Präsidentenwechsel bei Cll-Honeywell Bull:\Brulé stolpert über verpatzten Olivetti-Flirt

10.07.1981

PARIS (hh) - Zum Rücktritt gezwungen wurde der Präsident der CII-Honeywell Bull, Paris, Jean Pierre Brulé, auf einer Sondersitzung des Verwaltungsrates. Das "Tribunal" wurde auf Betreiben von Roger Fauroux einberufen, dem Präsidenten des Mehrheitsaktionärs Compagnie des Machines Bull (MB) und Generaldirektor der MB-Mutter St. Gobain Pont-á-Mousson.

Vorangegangen sind diesem Schritt mehrmonatige Querelen in der obersten Führungsetage. Dem abgesetzten Präsidenten wird eine verfehlte Geschäftspolitik und mangelnde Kooperationsbereitschaft innerhalb des Konzerns vorgeworfen. Zu seinem Nachfolger wurde Maxime Bonnet, seit Mitte der 60er Jahre bei CII-Honeywell Bull, gewählt.
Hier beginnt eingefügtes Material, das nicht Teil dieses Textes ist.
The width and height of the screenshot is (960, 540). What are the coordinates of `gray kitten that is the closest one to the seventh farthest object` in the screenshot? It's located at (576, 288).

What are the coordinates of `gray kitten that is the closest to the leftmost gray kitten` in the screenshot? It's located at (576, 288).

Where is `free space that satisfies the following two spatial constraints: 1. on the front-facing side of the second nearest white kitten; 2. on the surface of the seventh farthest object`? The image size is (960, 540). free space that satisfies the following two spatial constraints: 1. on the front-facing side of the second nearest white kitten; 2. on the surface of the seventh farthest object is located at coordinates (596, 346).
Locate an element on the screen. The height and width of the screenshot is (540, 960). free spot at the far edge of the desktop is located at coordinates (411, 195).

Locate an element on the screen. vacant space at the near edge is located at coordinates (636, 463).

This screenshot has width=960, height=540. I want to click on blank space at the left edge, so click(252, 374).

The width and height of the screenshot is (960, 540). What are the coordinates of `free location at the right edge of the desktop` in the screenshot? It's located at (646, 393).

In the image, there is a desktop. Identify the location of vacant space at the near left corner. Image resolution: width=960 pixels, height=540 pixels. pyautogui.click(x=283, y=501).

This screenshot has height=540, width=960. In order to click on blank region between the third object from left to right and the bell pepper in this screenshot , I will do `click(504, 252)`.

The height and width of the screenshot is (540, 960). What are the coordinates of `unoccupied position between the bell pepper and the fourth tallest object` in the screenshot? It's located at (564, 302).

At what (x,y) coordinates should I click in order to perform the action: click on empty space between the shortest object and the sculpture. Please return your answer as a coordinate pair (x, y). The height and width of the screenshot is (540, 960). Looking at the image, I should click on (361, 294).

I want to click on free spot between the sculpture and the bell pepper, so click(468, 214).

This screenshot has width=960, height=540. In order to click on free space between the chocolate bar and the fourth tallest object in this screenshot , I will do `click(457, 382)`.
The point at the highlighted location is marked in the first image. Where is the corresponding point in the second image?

CII-Honeywell Bull, nach Scheitern der Unidata auf Betreiben der französischen Regierung als Fusion zwischen CII und Honeywell Bull ins Leben gerufen, sollte nach dem Wunsch Brules ein französischer "Gigant" auf dem Sektor der Büroautomation werden.

Mit staatlicher Unterstützung und umfangreichen Auftragen der öffentlichen Hand gelang es Brulé, noch 1979 einen Bilanzgewinn von 89 Millionen Franc zu erwirtschaften. Brulé holte einerseits amerikanisches Know-how nach Frankreich, geriet aber andererseits in eine überproportionale Abhängigkeit von amerikanischer Technologie. Rund 60 Prozent des Brutto-Umsatzes werden derzeit mit Produkten amenkanischer Herkunft erwirtschaftet, schreibt die Tageszeitung Le Monde. Hierbei sei die Entwicklung französischer Produkte vernachlässigt worden. Nachdem die "europäisch operierende" Gruppe St. Gobain nach und nach die Kontrolle über Cll-Honneywell Bull über die Strategie auf.

St. Gobain, die über ihre Tochter Cadamas auch eine Beteiligung an Olivetti hält, verfolgt das Ziel, eine potente europäische Gruppe auf dem Sektor der Datenverarbeitung und Büroautomation zu schaffen. Daß nun der gewünschte Synergieeffekt zwischen Olivetti und CII-Honeywell Bull nicht zustande gekommen ist, war einer der Hauptvorwürfe, mit denen Brulé auf der Verwaltungsratssitzung konfrontiert wurde.

Einen wichtigen Grund für die Entscheidung, den Präsidenten abzuwählen, sehen Branchenkenner auch in zunehmenden finanziellen Schwierigkeiten, die die Politik Brulés hervorgerufen habe.

Schon im Vorjahr seien Organisationsmängel in der Produktion zu Tage getreten, die dazu geführt hätten, daß erhebliche Lieferverzögerungen aufgetreten seien. Die Werke in Angers und Belfort sind demnach nicht in der Lage gewesen, die Nachfrage zu befriedigen. Deshalb hatte man in großem Stil auf die Lieferbereitschaft des amerikanischen Partners zurückgreifen müssen.

Kenner der Szene sprechen gegenüber "Le Monde" von einer "wahren Luftbrücke". Die daraufhin erfolgte Kapazitätsaufstockung der französischen Werke (1980 wurden 800 neue Arbeitsplätze geschaffen) führt nun zu einer "Produktion auf Halde", die nicht ohne Schwierigkeiten abzubauen ist.

Die zufriedenstellenden Ergebnisse des Jahres 1980 scheinen zudem teilweise, so ein gut unterrichteter Informant, durch buchungstechnische Manöver entstanden zu sein. Man habe "in gewissem Sinne" Geschäfte des Jahres 1981 vorweggenommen.

St. Gobain, zu früherer Zeit von Brulé gegenüber der Compagnie Genérale d´Electricité (CGE) als Aktionär vorgezogen, um mit einem "nichtengagierten" Partner die eigene Politik unbeirrt fortsetzen zu können, habe sich nun entschlossen, seine Verantwortung als Aktionär wahrzunehmen und sich von dem ungeliebten Präsidenten zu trennen, schreibt Le Monde.

Das Abstimmungsergebnis des Verwaltungsrates fiel dennoch denkbar knapp aus: Von den elf Mitgliedern stimmten nur sechs gegen Brulé.